Bjørke of the farmers’ biggest lobby wants to boost farmers’ profitability, increase food production, preserve farmland and make farming more attractive to the next generation. He claimed the farmers aren’t totally opposed to some change “and we see ourselves that it’s necessary to reduce bureaucracy and make things simpler for farmers.” He continued, however, to threaten that major deregulation will threaten the future of agriculture in Norway and he issued an ultimatum over the weekend: “Either raise (food) prices or increase funding from the state.”

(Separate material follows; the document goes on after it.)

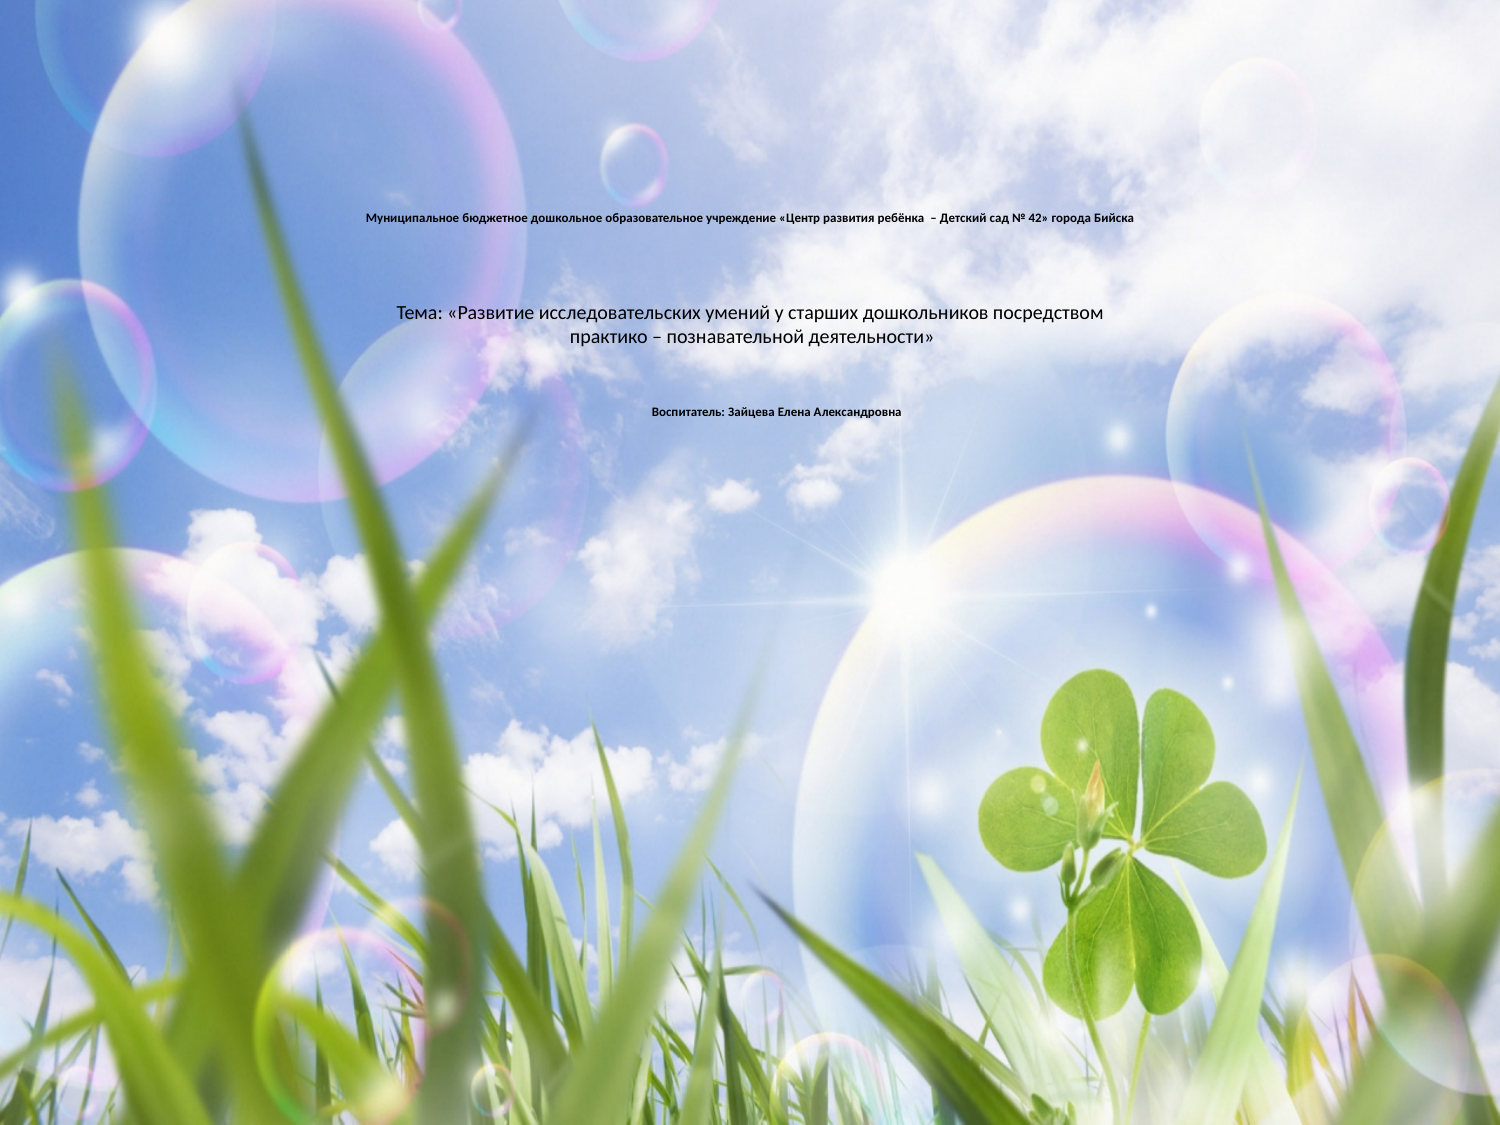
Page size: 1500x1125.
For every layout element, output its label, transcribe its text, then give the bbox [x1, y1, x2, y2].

title Муниципальное бюджетное дошкольное образовательное учреждение «Центр развития ребёнка – Детский сад № 42» города Бийска Тема: «Развитие исследовательских умений у старших дошкольников посредством практико – познавательной деятельности» Воспитатель: Зайцева Елена Александровна [75, 30, 1425, 468]
picture [0, 0, 1500, 1125]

Listhaug isn’t inclined to do either, and despite the Liberal Party’s sudden reluctance to liberalize farming, she has support from many Norwegian consumers, restaurant owners, retailers and top government colleagues including Foreign Minister Børge Brende.
‘No reason to fear’
Brende acknowledged in a recent commentary in newspaper Dagens Næringsliv (DN) that Norway has “one of the world’s strongest tariff barriers for agricultural products.” Countries like Brazil, members of the EU and not least developing countries want to export more of their products to Norway, from which they import fish, industrial products and energy. Norway’s protectionism has long caused trade friction with some of its most important international partners, not least the EU. Norwegian agriculture, Brende argued, must become more competitive instead of relying on more protection. “There is no reason to fear for Norwegian agriculture’s future,” Brende wrote. “We will always produce food in Norway.”
Listhaug has claimed she’s not launching a revolution in Norwegian agriculture, rather a change in course. “We must make changes that will make Norwegian agriculture more robust,” she told newspaper Dagsavisen last month. The negotiations now getting underway will set the tone for how successful she’ll be.